Then you can charge him with the crime of contempt, and allow that charge to be proven or disproven through actual due process.
There is no such thing as a valid reason to skip the part where you have to prove guilt. Even for a judge. Frankly especially for a judge. Everyone else has the excuse that they aren't lawyers. What's a judges excuse?
Per a different article, he pled guilty to the contempt charge: https://apnews.com/article/tommy-thompson-gold-coins-shipwre...
It sounds like that was a different contempt charge.
You can't prove or disprove anything with someone who refuses to comply with the courts. This is due process.
No your explicitly not required provide testimony against yourself the fifth amendment should absolutely override any "contempt" bullshit of him being willing to incriminate himself.
> You can't prove or disprove anything with someone who refuses to comply with the courts.
I don't understand how someone could even think this.
Suppose he stole the loot and refuses to say where it is, but he really put it in a bank safe deposit box. The bank teller remembers him coming into the bank with a big pile of loot and then leaving without it, so you use the teller's statement to get a warrant to search the box, get the camera footage from the bank, etc. There are many ways to prove something without the suspect's cooperation.
How is the alternative supposed to work? The judge tells you to answer a question you'd only know the answer to if you were actually guilty and then you stay in jail for as long as you don't answer it? What are you supposed to do if you're innocent?
> You can't prove or disprove anything with someone who refuses to comply with the courts.
Huge citation needed.
Also all you would have to prove is that they're refusing to comply. How disobedient can they really get without proof existing?

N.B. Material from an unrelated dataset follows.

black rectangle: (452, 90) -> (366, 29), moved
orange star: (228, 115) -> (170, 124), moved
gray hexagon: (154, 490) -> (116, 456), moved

Exactly. Seeing as there is no presumption of innocence in the US and the burden of proof is the defendant’s, it makes sense that a judge can put anyone in jail indefinitely without proving anything. If he had died in prison it would have been due process because contempt is meant to be so punitive that it acts as a deterrent to any other person that sets foot in a court room from refusing to be compelled into making self-incriminatory statements.

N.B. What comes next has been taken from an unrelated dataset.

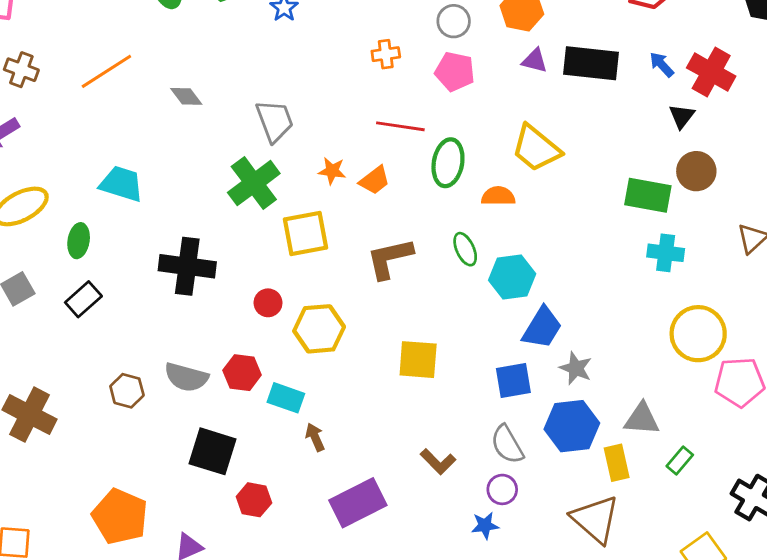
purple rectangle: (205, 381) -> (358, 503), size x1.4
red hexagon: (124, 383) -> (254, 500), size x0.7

Now obviously this entire line of reasoning would be completely nullified if there were examples to the contrary or if any of the things mentioned had been adjudicated before but
> Seeing as there is no presumption of innocence in the US
Wait, what? Have you served on a criminal jury in the US? There most definitely is a presumption of innocence, and the judge will remind the jury of this multiple times in the course of the trial.
The burden is on the prosecution (I.e. the state) to prove guilt beyond a reasonable doubt.
Source: jury duty.
That might be what they tell you, now explain to me how this guy was presumed innocent and jailed for 10 years.